I’m using an OpenAI assistant and have uploaded 500 well-formatted legal documents into a vector store. Overall, the assistant works great using the gpt-4o-mini model.
However, I’ve noticed that around 70% of its answers seem to come directly from the language model rather than from the documents I provided.
while the System command is :
You are a lawyer. Follow these instructions for all responses:
- Format your entire response in Markdown format.
- Answer based on the attached files only. If you do not have enough information, answer with: (I do not have enough information).
- Answer in Arabic.
- Be very specific and concise and avoid exaggeration.
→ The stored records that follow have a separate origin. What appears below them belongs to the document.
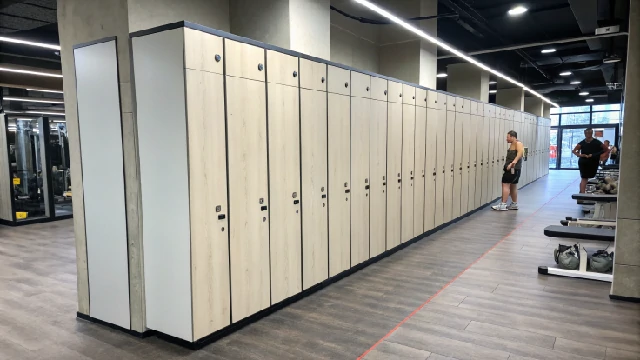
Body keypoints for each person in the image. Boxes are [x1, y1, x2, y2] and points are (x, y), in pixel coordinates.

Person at [492, 130, 524, 211]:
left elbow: (520, 153)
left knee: (505, 184)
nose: (506, 139)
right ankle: (514, 204)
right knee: (513, 186)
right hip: (515, 169)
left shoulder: (518, 143)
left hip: (512, 168)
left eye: (508, 137)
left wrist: (513, 162)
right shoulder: (513, 145)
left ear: (513, 137)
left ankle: (503, 204)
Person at [573, 128, 604, 193]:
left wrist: (595, 155)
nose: (587, 134)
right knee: (584, 178)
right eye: (586, 133)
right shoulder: (582, 143)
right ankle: (582, 193)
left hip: (593, 161)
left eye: (589, 133)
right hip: (584, 161)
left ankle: (586, 191)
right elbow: (574, 151)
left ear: (591, 133)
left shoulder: (597, 142)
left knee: (591, 176)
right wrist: (581, 155)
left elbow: (605, 150)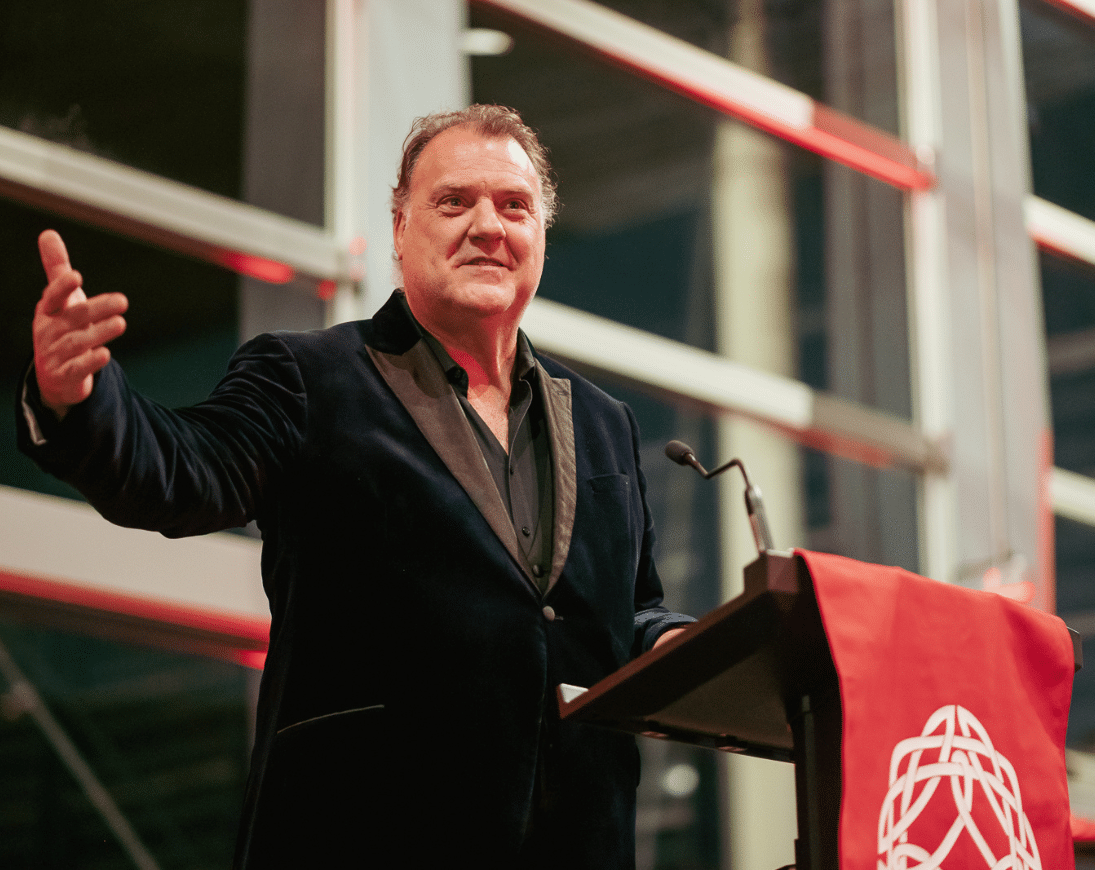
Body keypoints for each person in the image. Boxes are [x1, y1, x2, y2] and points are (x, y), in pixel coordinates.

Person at [18, 104, 692, 868]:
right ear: (400, 229)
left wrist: (683, 643)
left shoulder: (604, 422)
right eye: (454, 202)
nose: (488, 226)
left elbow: (629, 611)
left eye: (514, 206)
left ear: (540, 232)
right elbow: (181, 467)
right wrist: (77, 401)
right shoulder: (308, 378)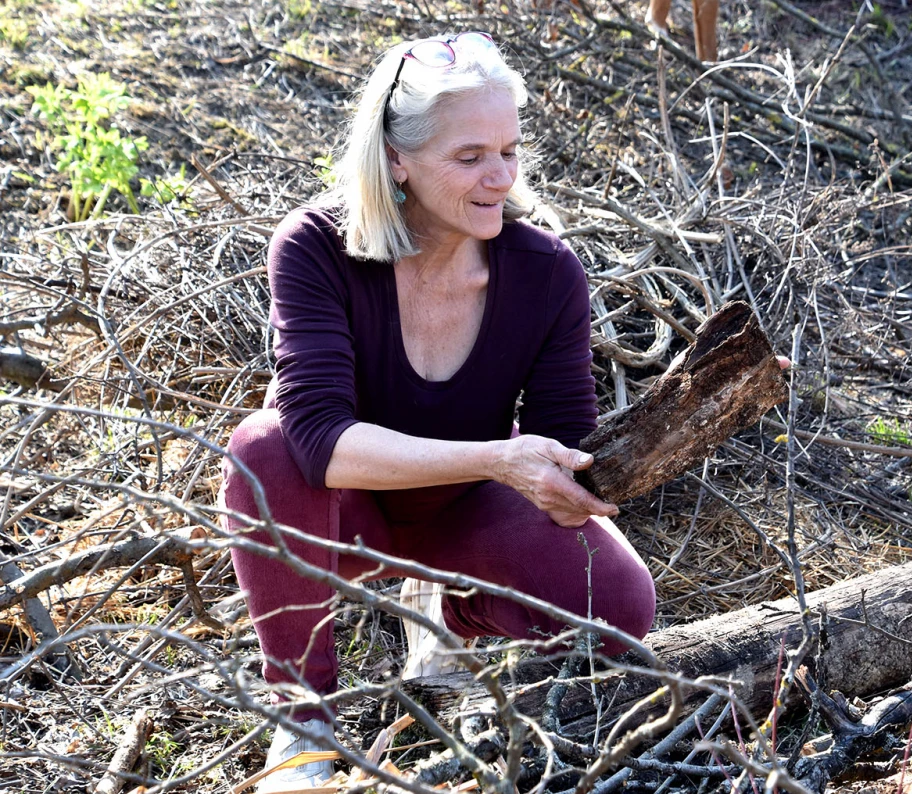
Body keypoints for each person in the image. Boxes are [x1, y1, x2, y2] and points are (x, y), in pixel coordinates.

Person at [219, 32, 657, 792]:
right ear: (397, 159)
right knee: (262, 449)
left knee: (619, 604)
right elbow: (318, 440)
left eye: (510, 151)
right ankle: (302, 722)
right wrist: (495, 456)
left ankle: (452, 616)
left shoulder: (546, 272)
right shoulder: (315, 247)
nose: (500, 178)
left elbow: (565, 440)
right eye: (470, 157)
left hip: (464, 510)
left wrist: (656, 436)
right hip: (344, 510)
- Assume the role of a Saudi lawyer.
- Always refer to relevant legal texts, including specific article numbers and dates.
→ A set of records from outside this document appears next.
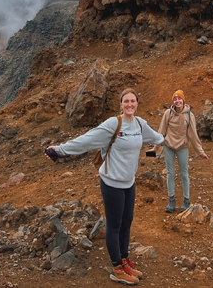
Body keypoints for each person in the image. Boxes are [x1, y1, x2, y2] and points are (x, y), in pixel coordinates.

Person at [47, 88, 163, 286]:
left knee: (127, 222)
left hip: (129, 183)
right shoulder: (113, 124)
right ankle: (117, 268)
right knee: (114, 224)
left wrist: (168, 141)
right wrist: (59, 150)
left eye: (133, 101)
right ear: (121, 104)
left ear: (137, 103)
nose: (129, 104)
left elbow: (158, 137)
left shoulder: (140, 125)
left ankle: (125, 261)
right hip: (111, 183)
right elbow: (86, 140)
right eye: (126, 101)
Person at [154, 89, 208, 214]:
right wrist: (155, 149)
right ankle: (171, 200)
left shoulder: (189, 115)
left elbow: (193, 135)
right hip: (168, 146)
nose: (177, 101)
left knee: (184, 174)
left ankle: (186, 200)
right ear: (173, 101)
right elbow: (161, 132)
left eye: (179, 98)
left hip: (182, 147)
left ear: (183, 100)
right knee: (170, 173)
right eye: (175, 99)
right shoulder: (168, 113)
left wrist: (201, 153)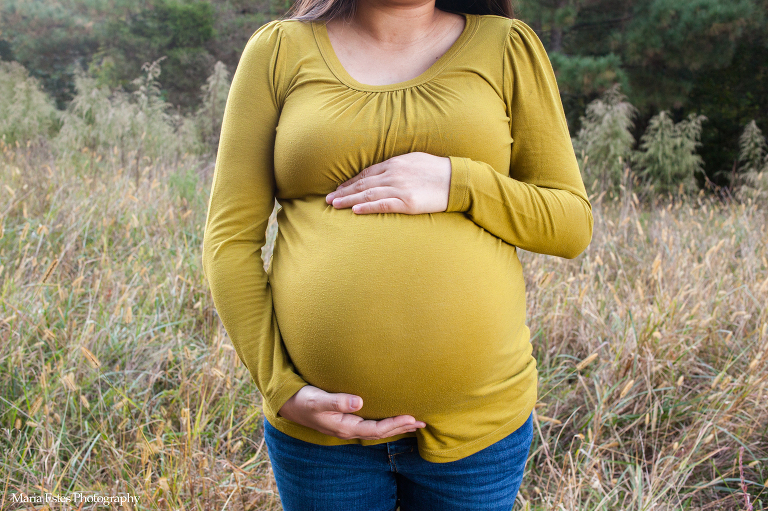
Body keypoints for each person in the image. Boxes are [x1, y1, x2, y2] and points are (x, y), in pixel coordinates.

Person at [201, 0, 594, 506]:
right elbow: (229, 239)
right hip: (322, 439)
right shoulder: (278, 51)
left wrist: (460, 181)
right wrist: (281, 388)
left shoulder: (506, 46)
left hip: (479, 431)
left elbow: (570, 224)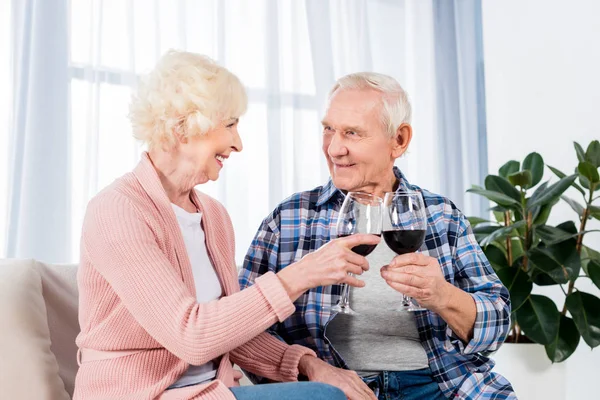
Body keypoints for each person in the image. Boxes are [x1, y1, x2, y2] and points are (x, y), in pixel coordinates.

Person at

- Mention any recent updates or amendments to the laws you cite.
- For each relevant law you mention, provide a brief summary of the relevant part of the law.
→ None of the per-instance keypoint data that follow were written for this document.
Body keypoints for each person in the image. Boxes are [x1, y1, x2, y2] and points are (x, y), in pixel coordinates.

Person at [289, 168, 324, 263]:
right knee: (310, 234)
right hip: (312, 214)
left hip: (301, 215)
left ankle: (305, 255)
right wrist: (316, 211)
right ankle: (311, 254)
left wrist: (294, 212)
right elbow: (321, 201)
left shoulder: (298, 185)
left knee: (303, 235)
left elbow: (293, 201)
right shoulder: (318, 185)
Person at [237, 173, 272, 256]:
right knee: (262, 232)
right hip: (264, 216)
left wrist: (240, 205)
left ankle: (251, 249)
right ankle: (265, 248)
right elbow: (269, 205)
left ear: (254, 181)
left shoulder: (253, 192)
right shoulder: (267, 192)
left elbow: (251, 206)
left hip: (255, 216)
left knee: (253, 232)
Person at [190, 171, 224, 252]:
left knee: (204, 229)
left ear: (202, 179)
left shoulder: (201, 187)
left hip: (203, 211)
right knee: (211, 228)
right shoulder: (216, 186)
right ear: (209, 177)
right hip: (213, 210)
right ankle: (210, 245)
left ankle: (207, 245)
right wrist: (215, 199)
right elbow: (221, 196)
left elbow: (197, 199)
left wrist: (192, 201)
- Use appropriate formal and legal language.
- You do not have the authority to provide any type of judgment.
- Your only task is to find an answer from the attached files and only.
Your answer must adhere to all of the above guidelines.
My goal is to create a law-focused assistant that relies on the uploaded legal texts—not one that invents new laws from its imagination.
That defeats the purpose. Ideally, the assistant should reference only the information contained in the vector store. Yet, it keeps generating inaccuracies when it goes “off-script” and fabricates answers.
In other words, the assistant should be guided by a single objective: to search the documents in the vector store and base its answers on real legal references.
If it continues relying heavily on the LLM’s content, it risks delivering incorrect or misleading responses, which is unacceptable for a legal application.